She said we had not always behaved like this as a nation.

Addressing Friday's session on housing policy, economist Dr Ronan Lyons said Ireland lacked a coherent social housing system. He said rezoning an industrial estate near Glasnevin Cemetery in Dublin could provide about 10,000 homes, or over a year's supply for the capital.

In a country with a sensible land-use policy, the Dublin Industrial Estate “would have been rezoned a generation ago for residential purposes”.

“The site is beside rail and bus connections, good roads, schools and urban green space. Somewhat astoundingly, the new cross-city Luas will have its terminus here, in a half-used industrial estate.

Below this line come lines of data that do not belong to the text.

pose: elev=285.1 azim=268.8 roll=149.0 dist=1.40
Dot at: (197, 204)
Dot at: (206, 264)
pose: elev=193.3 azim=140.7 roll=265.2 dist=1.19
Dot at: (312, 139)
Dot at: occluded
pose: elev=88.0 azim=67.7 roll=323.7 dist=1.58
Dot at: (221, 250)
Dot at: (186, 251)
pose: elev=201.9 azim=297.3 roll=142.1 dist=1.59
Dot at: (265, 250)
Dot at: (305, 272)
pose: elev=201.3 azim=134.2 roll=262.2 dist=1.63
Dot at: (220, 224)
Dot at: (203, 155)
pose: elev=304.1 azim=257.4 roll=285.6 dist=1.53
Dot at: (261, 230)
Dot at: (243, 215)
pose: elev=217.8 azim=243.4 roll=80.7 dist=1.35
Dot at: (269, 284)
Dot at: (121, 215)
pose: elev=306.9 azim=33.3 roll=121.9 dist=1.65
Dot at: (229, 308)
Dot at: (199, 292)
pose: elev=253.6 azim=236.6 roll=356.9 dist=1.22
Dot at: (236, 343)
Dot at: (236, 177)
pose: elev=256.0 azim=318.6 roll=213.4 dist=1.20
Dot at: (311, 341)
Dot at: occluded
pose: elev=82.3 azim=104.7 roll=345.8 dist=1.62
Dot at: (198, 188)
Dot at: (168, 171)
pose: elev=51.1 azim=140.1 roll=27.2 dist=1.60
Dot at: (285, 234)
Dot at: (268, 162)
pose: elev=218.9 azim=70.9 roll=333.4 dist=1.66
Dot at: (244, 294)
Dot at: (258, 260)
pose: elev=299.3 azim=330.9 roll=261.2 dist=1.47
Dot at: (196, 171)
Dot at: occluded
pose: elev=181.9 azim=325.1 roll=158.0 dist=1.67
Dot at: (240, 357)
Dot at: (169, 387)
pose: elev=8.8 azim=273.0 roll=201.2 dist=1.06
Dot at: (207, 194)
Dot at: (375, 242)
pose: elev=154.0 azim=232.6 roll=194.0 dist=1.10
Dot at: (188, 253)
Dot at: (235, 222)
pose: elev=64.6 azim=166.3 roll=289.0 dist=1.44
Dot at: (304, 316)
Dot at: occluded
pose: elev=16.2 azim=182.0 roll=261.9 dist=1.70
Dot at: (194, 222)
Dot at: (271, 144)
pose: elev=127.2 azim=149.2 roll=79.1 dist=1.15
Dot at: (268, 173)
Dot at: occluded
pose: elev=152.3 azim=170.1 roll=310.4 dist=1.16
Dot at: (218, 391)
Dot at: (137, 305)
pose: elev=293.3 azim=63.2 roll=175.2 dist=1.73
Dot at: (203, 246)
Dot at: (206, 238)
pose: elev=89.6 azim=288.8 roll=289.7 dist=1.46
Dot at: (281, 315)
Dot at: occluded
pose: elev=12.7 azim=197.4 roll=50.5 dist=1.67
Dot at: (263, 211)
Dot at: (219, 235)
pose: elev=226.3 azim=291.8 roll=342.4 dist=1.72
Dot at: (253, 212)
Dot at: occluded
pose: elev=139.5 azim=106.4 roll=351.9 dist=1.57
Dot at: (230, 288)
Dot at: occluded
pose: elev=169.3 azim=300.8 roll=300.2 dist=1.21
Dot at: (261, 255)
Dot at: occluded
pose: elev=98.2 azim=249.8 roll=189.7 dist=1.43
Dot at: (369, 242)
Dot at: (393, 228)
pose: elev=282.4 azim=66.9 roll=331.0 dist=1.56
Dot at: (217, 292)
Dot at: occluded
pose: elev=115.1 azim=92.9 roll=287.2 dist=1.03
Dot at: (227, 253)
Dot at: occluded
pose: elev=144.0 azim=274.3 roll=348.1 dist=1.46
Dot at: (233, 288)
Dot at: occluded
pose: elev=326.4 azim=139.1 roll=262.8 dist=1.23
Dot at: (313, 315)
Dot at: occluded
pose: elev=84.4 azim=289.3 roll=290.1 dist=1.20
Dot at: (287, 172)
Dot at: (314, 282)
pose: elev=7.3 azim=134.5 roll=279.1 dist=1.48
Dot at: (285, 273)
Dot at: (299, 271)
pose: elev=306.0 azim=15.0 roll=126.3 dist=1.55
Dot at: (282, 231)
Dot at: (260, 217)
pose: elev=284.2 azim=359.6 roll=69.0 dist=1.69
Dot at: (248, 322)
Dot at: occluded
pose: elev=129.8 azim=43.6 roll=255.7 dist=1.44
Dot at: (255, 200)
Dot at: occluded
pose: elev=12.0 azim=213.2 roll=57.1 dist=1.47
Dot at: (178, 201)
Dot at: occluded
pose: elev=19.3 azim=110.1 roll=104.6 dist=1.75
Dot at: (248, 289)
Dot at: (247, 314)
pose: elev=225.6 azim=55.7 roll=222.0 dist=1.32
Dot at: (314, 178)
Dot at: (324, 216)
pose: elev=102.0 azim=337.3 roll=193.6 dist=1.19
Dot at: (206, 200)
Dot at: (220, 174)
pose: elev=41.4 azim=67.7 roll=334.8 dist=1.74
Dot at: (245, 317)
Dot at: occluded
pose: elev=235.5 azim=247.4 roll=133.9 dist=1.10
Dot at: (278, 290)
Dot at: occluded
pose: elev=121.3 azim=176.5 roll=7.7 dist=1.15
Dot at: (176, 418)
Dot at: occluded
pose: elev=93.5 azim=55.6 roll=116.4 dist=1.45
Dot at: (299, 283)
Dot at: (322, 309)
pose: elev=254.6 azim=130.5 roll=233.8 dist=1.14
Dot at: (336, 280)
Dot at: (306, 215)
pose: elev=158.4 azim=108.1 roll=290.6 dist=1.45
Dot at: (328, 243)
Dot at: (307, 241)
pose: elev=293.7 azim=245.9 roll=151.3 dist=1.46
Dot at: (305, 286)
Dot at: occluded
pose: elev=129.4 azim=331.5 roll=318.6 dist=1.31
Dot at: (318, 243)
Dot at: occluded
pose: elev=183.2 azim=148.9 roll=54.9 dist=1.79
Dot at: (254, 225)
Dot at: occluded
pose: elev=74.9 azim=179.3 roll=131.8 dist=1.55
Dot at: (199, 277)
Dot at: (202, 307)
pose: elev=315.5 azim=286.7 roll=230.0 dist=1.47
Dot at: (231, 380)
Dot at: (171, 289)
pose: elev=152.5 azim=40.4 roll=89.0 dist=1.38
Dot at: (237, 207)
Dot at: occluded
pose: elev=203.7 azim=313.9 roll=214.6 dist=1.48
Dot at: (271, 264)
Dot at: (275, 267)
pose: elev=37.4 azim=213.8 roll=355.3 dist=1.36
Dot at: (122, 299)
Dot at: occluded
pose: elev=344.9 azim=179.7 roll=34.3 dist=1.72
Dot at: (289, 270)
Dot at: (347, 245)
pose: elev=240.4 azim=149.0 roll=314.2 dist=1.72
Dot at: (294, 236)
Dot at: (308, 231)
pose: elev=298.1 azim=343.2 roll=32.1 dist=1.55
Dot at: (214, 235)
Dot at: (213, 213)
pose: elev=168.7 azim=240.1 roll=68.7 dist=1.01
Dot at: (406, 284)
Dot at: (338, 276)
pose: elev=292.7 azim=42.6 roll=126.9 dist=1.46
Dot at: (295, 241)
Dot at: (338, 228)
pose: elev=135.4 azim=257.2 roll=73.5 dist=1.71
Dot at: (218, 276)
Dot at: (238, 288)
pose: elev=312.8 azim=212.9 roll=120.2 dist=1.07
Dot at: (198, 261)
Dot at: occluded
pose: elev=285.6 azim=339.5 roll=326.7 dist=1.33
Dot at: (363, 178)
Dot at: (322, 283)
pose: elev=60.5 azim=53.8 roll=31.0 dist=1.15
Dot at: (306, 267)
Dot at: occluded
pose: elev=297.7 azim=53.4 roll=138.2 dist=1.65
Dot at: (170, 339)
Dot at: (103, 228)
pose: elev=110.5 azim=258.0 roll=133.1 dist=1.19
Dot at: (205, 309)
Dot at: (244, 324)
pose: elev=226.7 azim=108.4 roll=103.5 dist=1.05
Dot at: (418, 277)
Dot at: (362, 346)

“With hundreds of thousands of vacant square metres of industrial space across the city, back of the envelope calculations suggest that, as industrial land, the site is worth practically nothing – but as residential land, suitable for perhaps 10,000 homes or over a year’s supply for the capital – it would be worth up to €3 billion.”

Dr Lyons said that nowhere were the cruel effects of good intentions in relation to housing policy more obvious than in the removal of the bedsits.

“We can of course debate some other time whether 30-square-metre accommodation should be illegal or not – but I think ejecting a vulnerable group from their accommodation, when it was obvious to all that there was nothing for them to move in to, has been a major factor in Dublin’s growing homelessness crisis.”

Dr Lorcan Sirr, lecturer in housing at Dublin Institute of Technology said the "hands-off, leave-it-to-the-market" approach to housing no longer worked.

A housing policy needed to be a plan for say 100 years and needed to anticipate where and in what properties the average Irish person would be living in thirty years, how much of their salary they would be paying for housing, and the security they would have, whether renting or owning.

But he questioned whether we had the “political bottle” to develop a housing policy that would last longer than five years and that would efficiently deliver affordable and accessible housing for Ireland for the next 100 years.